### [EXERCISE DIRECTIONS]
Take the entries below and write them out exactly, with each picture removed.

### [PROVIDED MATERIAL]
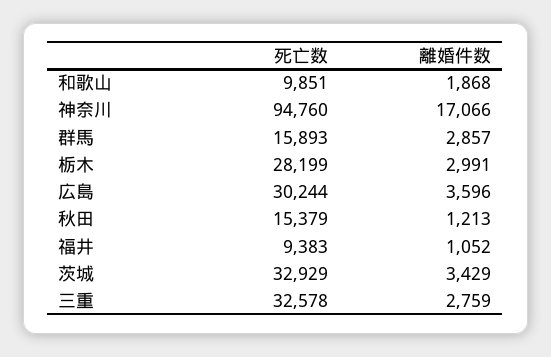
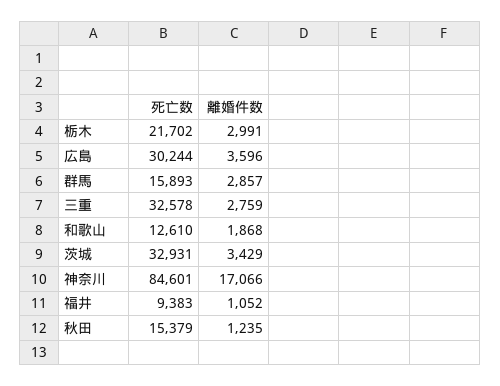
  {
    "死亡数": {
-     "和歌山": 9851,
+     "和歌山": 12610,
-     "神奈川": 94760,
+     "神奈川": 84601,
      "群馬": 15893,
-     "栃木": 28199,
+     "栃木": 21702,
      "広島": 30244,
      "秋田": 15379,
      "福井": 9383,
-     "茨城": 32929,
+     "茨城": 32931,
      "三重": 32578
    },
    "離婚件数": {
      "和歌山": 1868,
      "神奈川": 17066,
      "群馬": 2857,
      "栃木": 2991,
      "広島": 3596,
-     "秋田": 1213,
+     "秋田": 1235,
      "福井": 1052,
      "茨城": 3429,
      "三重": 2759
    }
  }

### [RESPONSE BELOW]
  {
    "死亡数": {
-     "和歌山": 9851,
+     "和歌山": 12610,
-     "神奈川": 94760,
+     "神奈川": 84601,
      "群馬": 15893,
-     "栃木": 28199,
+     "栃木": 21702,
      "広島": 30244,
      "秋田": 15379,
      "福井": 9383,
-     "茨城": 32929,
+     "茨城": 32931,
      "三重": 32578
    },
    "離婚件数": {
      "和歌山": 1868,
      "神奈川": 17066,
      "群馬": 2857,
      "栃木": 2991,
      "広島": 3596,
-     "秋田": 1213,
+     "秋田": 1235,
      "福井": 1052,
      "茨城": 3429,
      "三重": 2759
    }
  }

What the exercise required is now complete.